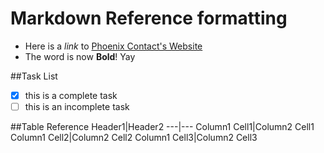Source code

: # Markdown Reference formatting

* Here is a *link* to [Phoenix Contact's Website](www.phoenixcontact.com)
* The word is now **Bold**! Yay

##Task List
- [x] this is a complete task
- [ ] this is an incomplete task

##Table Reference
Header1|Header2
---|---
Column1 Cell1|Column2 Cell1
Column1 Cell2|Column2 Cell2
Column1 Cell3|Column2 Cell3
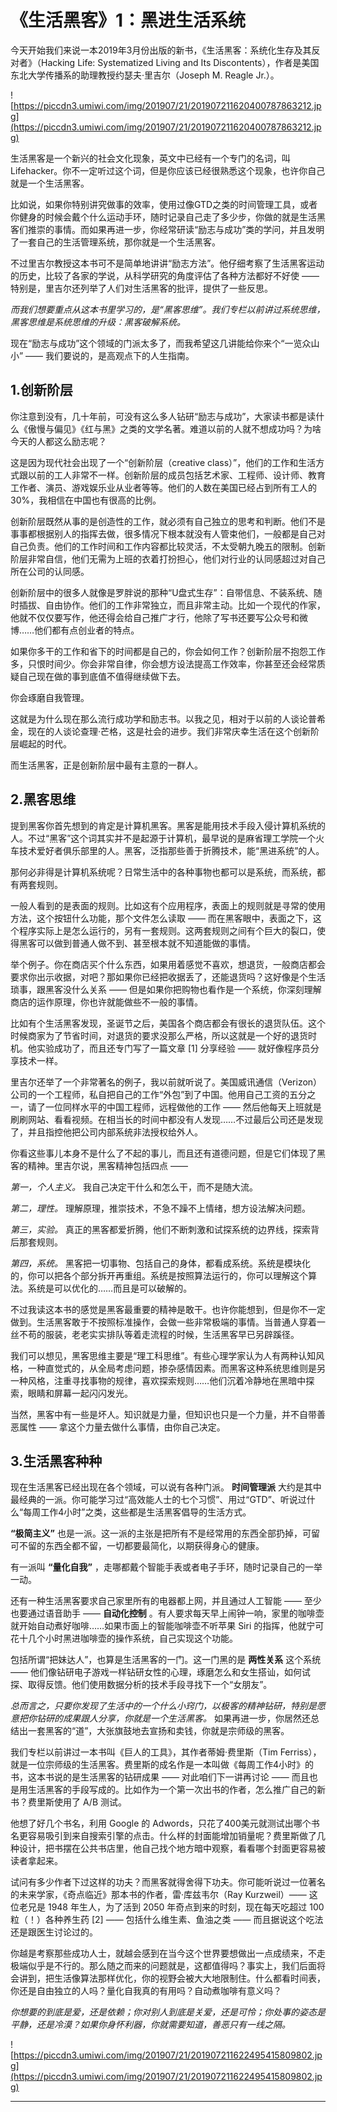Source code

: # 《生活黑客》1：黑进生活系统

今天开始我们来说一本2019年3月份出版的新书，《生活黑客：系统化生存及其反对者》（Hacking Life: Systematized Living and Its Discontents），作者是美国东北大学传播系的助理教授约瑟夫·里吉尔（Joseph M. Reagle Jr.）。

![https://piccdn3.umiwi.com/img/201907/21/201907211620400787863212.jpg](https://piccdn3.umiwi.com/img/201907/21/201907211620400787863212.jpg)

生活黑客是一个新兴的社会文化现象，英文中已经有一个专门的名词，叫 Lifehacker。你不一定听过这个词，但是你应该已经很熟悉这个现象，也许你自己就是一个生活黑客。

比如说，如果你特别讲究做事的效率，使用过像GTD之类的时间管理工具，或者你健身的时候会戴个什么运动手环，随时记录自己走了多少步，你做的就是生活黑客们推崇的事情。而如果再进一步，你经常研读“励志与成功”类的学问，并且发明了一套自己的生活管理系统，那你就是一个生活黑客。

不过里吉尔教授这本书可不是简单地讲讲“励志方法”。他仔细考察了生活黑客运动的历史，比较了各家的学说，从科学研究的角度评估了各种方法都好不好使 —— 特别是，里吉尔还列举了人们对生活黑客的批评，提供了一些反思。

 *而我们想要重点从这本书里学习的，是“黑客思维”。我们专栏以前讲过系统思维，黑客思维是系统思维的升级：黑客破解系统。*

现在“励志与成功”这个领域的门派太多了，而我希望这几讲能给你来个“一览众山小” —— 我们要说的，是高观点下的人生指南。

## 1.创新阶层

你注意到没有，几十年前，可没有这么多人钻研“励志与成功”，大家读书都是读什么《傲慢与偏见》《红与黑》之类的文学名著。难道以前的人就不想成功吗？为啥今天的人都这么励志呢？

这是因为现代社会出现了一个“创新阶层（creative class）”，他们的工作和生活方式跟以前的工人非常不一样。创新阶层的成员包括艺术家、工程师、设计师、教育工作者、演员、游戏娱乐业从业者等等。他们的人数在美国已经占到所有工人的30%，我相信在中国也有很高的比例。

创新阶层既然从事的是创造性的工作，就必须有自己独立的思考和判断。他们不是事事都根据别人的指挥去做，很多情况下根本就没有人管束他们，一般都是自己对自己负责。他们的工作时间和工作内容都比较灵活，不太受朝九晚五的限制。创新阶层非常自信，他们无需为上班的衣着打扮担心，他们对行业的认同感超过对自己所在公司的认同感。

创新阶层中的很多人就像是罗胖说的那种“U盘式生存”：自带信息、不装系统、随时插拔、自由协作。他们的工作非常独立，而且非常主动。比如一个现代的作家，他就不仅仅要写作，他还得会给自己推广才行，他除了写书还要写公众号和微博……他们都有点创业者的特点。

如果你多干的工作和省下的时间都是自己的，你会如何工作？创新阶层不抱怨工作多，只恨时间少。你会非常自律，你会想方设法提高工作效率，你甚至还会经常质疑自己现在做的事到底值不值得继续做下去。

你会琢磨自我管理。

这就是为什么现在那么流行成功学和励志书。以我之见，相对于以前的人谈论普希金，现在的人谈论查理·芒格，这是社会的进步。我们非常庆幸生活在这个创新阶层崛起的时代。

而生活黑客，正是创新阶层中最有主意的一群人。

## 2.黑客思维

提到黑客你首先想到的肯定是计算机黑客。黑客是能用技术手段入侵计算机系统的人。不过“黑客”这个词其实并不是起源于计算机，最早说的是麻省理工学院一个火车技术爱好者俱乐部里的人。黑客，泛指那些善于折腾技术，能“黑进系统”的人。

那何必非得是计算机系统呢？日常生活中的各种事物也都可以是系统，而系统，都有两套规则。

一般人看到的是表面的规则。比如这有个应用程序，表面上的规则就是寻常的使用方法，这个按钮什么功能，那个文件怎么读取 —— 而在黑客眼中，表面之下，这个程序实际上是怎么运行的，另有一套规则。这两套规则之间有个巨大的裂口，使得黑客可以做到普通人做不到、甚至根本就不知道能做的事情。

举个例子。你在商店买个什么东西，如果用着感觉不喜欢，想退货，一般商店都会要求你出示收据，对吧？那如果你已经把收据丢了，还能退货吗？这好像是个生活琐事，跟黑客没什么关系 —— 但是如果你把购物也看作是一个系统，你深刻理解商店的运作原理，你也许就能做些不一般的事情。

比如有个生活黑客发现，圣诞节之后，美国各个商店都会有很长的退货队伍。这个时候商家为了节省时间，对退货的要求没那么严格，所以这就是一个好的退货时机。他实验成功了，而且还专门写了一篇文章 [1] 分享经验 —— 就好像程序员分享技术一样。

里吉尔还举了一个非常著名的例子，我以前就听说了。美国威讯通信（Verizon）公司的一个工程师，私自把自己的工作“外包”到了中国。他用自己工资的五分之一，请了一位同样水平的中国工程师，远程做他的工作 —— 然后他每天上班就是刷刷网站、看看视频。在相当长的时间中都没有人发现……不过最后公司还是发现了，并且指控他把公司内部系统非法授权给外人。

你看这些事儿本身不是什么了不起的事儿，而且还有道德问题，但是它们体现了黑客的精神。里吉尔说，黑客精神包括四点 ——

 *第一，个人主义。* 我自己决定干什么和怎么干，而不是随大流。

 *第二，理性。* 理解原理，推崇技术，不急不躁不上情绪，想方设法解决问题。

 *第三，实验。* 真正的黑客都爱折腾，他们不断刺激和试探系统的边界线，探索背后那套规则。

 *第四，系统。* 黑客把一切事物、包括自己的身体，都看成系统。系统是模块化的，你可以把各个部分拆开再重组。系统是按照算法运行的，你可以理解这个算法。系统是可以优化的……而且是可以破解的。

不过我读这本书的感觉是黑客最重要的精神是敢干。也许你能想到，但是你不一定做到。生活黑客敢于不按照标准操作，会做一些非常极端的事情。当普通人穿着一丝不苟的服装，老老实实排队等着走流程的时候，生活黑客早已另辟蹊径。

我们可以想见，黑客思维主要是“理工科思维”。有些心理学家认为人有两种认知风格，一种直觉式的，从全局考虑问题，掺杂感情因素。而黑客这种系统思维则是另一种风格，注重寻找事物的规律，喜欢探索规则……他们沉着冷静地在黑暗中探索，眼睛和屏幕一起闪闪发光。

当然，黑客中有一些是坏人。知识就是力量，但知识也只是一个力量，并不自带善恶属性 —— 拿这个力量去做什么事情，由你自己决定。

## 3.生活黑客种种

现在生活黑客已经出现在各个领域，可以说有各种门派。 **时间管理派** 大约是其中最经典的一派。你可能学习过“高效能人士的七个习惯”、用过“GTD”、听说过什么“每周工作4小时”之类，这些都是生活黑客倡导的生活方式。

 **“极简主义”** 也是一派。这一派的主张是把所有不是经常用的东西全部扔掉，可留可不留的东西全都不留，一切都要最简化，以期获得身心的健康。

有一派叫 **“量化自我”** ，走哪都戴个智能手表或者电子手环，随时记录自己的一举一动。

还有一种生活黑客要求自己家里所有的电器都上网，并且通过人工智能 —— 至少也要通过语音助手 —— **自动化控制** 。有人要求每天早上闹钟一响，家里的咖啡壶就开始自动煮好咖啡……如果市面上的智能咖啡壶不听苹果 Siri 的指挥，他就宁可花十几个小时黑进咖啡壶的操作系统，自己实现这个功能。

包括所谓“把妹达人”，也算是生活黑客的一门。这一门黑的是 **两性关系** 这个系统 —— 他们像钻研电子游戏一样钻研女性的心理，琢磨怎么和女生搭讪，如何试探、取得反馈。他们使用数据分析的技术手段寻找下一个“女朋友”。

 *总而言之，只要你发现了生活中的一个什么小窍门，以极客的精神钻研，特别是愿意把你钻研的成果跟人分享，你就是一个生活黑客。* 如果再进一步，你居然还总结出一套黑客的“道”，大张旗鼓地去宣扬和卖钱，你就是宗师级的黑客。

我们专栏以前讲过一本书叫《巨人的工具》，其作者蒂姆·费里斯（Tim Ferriss），就是一位宗师级的生活黑客。费里斯的成名作是一本叫做《每周工作4小时》的书，这本书说的是生活黑客的钻研成果 —— 对此咱们下一讲再讨论 —— 而且也是用生活黑客的手段写成的。比如作为一个第一次出书的作者，怎么推广自己的新书？费里斯使用了 A/B 测试。

他想了好几个书名，利用 Google 的 Adwords，只花了400美元就测试出哪个书名更容易吸引到来自搜索引擎的点击。什么样的封面能增加销量呢？费里斯做了几种设计，把书摆在公共书店里，他自己找个地方暗中观察，看看哪个封面更容易被读者拿起来。

试问有多少作者下过这样的功夫？而黑客就得舍得下功夫。你可能听说过一位著名的未来学家，《奇点临近》那本书的作者，雷·库兹韦尔（Ray Kurzweil）—— 这位老兄是 1948 年生人，为了活到 2050 年奇点到来的时刻，现在每天吃超过 100 粒（！）各种养生药 [2] —— 包括什么维生素、鱼油之类 —— 而且据说这个吃法还是跟医生讨论过的。

你越是考察那些成功人士，就越会感到在当今这个世界要想做出一点成绩来，不走极端似乎是不行的。那么随之而来的问题就是，这都值得吗？事实上，我们后面将会讲到，把生活像算法那样优化，你的视野会被大大地限制住。什么都看时间表，你还是自由独立的人吗？量化自我真的有用吗？自动煮咖啡有意义吗？

 *你想要的到底是爱，还是依赖；你对别人到底是关爱，还是可怜；你处事的姿态是平静，还是冷漠？如果你身怀利器，你就需要知道，善恶只有一线之隔。*

![https://piccdn3.umiwi.com/img/201907/21/201907211622495415809802.jpg](https://piccdn3.umiwi.com/img/201907/21/201907211622495415809802.jpg)

---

◆ ◆ ◆ ◆ ◆

Aufgabenstellung: Kopiere den Abschnitt vom Anfang der Einträge bis einschließlich der Zeile mit „生活黑客是一个新兴的社会文化“ Zeichen für Zeichen. Lass die Bilder dabei weg.

Ergebnis:
Source code

: # Markdown Reference formatting

* Here is a *link* to [Phoenix Contact's Website](www.phoenixcontact.com)
* The word is now **Bold**! Yay

##Task List
- [x] this is a complete task
- [ ] this is an incomplete task

##Table Reference
Header1|Header2
---|---
Column1 Cell1|Column2 Cell1
Column1 Cell2|Column2 Cell2
Column1 Cell3|Column2 Cell3
Source code

: # 《生活黑客》1：黑进生活系统

今天开始我们来说一本2019年3月份出版的新书，《生活黑客：系统化生存及其反对者》（Hacking Life: Systematized Living and Its Discontents），作者是美国东北大学传播系的助理教授约瑟夫·里吉尔（Joseph M. Reagle Jr.）。

![https://piccdn3.umiwi.com/img/201907/21/201907211620400787863212.jpg](https://piccdn3.umiwi.com/img/201907/21/201907211620400787863212.jpg)

生活黑客是一个新兴的社会文化现象，英文中已经有一个专门的名词，叫 Lifehacker。你不一定听过这个词，但是你应该已经很熟悉这个现象，也许你自己就是一个生活黑客。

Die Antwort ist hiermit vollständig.